Previous in vivo and in vitro studies demonstrated a functional interaction between endothelin-1 (ET-1) and nitric oxide (NO) at the level of ETA receptors. The present experiments were designed to examine the involvement of the signal transduction pathway in ET-1 and NO modulation of Ca2+ mobilization and cytoskeletal filament organization. The results indicate that ET-1-stimulated Ca2+ mobilization was inhibited by NO in endothelial cells (ECs) derived from human brain microvessels or capillaries.

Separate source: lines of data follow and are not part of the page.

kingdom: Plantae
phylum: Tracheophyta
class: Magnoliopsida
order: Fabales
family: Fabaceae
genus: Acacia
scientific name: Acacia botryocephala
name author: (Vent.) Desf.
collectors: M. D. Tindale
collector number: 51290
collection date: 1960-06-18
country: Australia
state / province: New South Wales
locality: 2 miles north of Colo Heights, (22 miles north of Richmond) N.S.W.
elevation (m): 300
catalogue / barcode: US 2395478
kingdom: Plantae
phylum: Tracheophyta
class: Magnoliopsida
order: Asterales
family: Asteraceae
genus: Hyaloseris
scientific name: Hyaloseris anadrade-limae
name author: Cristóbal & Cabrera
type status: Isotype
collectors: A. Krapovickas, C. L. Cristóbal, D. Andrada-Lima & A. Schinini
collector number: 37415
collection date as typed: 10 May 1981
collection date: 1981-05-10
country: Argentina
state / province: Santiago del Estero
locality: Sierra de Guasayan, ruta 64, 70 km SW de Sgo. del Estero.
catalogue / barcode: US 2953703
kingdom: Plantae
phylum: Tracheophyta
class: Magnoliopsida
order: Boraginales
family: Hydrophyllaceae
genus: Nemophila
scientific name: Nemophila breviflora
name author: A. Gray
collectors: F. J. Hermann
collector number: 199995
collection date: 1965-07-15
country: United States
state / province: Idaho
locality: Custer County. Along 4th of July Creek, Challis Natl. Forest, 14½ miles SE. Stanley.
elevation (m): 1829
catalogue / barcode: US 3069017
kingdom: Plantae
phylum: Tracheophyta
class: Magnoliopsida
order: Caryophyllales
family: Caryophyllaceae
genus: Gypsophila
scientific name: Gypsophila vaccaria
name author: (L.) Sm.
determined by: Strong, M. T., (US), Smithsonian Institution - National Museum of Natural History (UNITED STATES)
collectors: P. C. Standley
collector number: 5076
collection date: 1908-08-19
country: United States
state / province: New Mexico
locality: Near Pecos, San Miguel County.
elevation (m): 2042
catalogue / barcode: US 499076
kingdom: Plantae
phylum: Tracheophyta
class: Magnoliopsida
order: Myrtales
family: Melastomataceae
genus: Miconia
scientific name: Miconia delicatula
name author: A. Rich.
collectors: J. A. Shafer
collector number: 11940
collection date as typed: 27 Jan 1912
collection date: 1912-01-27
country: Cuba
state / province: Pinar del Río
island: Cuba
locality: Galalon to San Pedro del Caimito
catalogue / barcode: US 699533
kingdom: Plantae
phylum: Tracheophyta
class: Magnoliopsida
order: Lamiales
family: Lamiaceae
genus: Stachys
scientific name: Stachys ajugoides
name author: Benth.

This effect by NO was mimicked by 8-bromo cyclic guanosine monophosphate (cGMP) and was prevented by an inhibitor of guanylyl cyclase, ODQ, and an inhibitor of protein kinase G, Rp-8-pCPT-cGMP. NO and 8-bromo-cGMP modulation of Ca2+ mobilization were similarly affected by agents known to regulate other signals downstream of ET-1 stimulation. These findings demonstrate the close relation between NO and ET-1 in ECs. This interaction takes place at the level of the ET-1 receptor and downstream messenger pathway, leading to rapid changes in intracellular Ca2+. Therefore, ECs have the capacity to regulate endothelium-dependent responses involved in maintaining capillary tone, microcirculation, and blood-brain barrier function.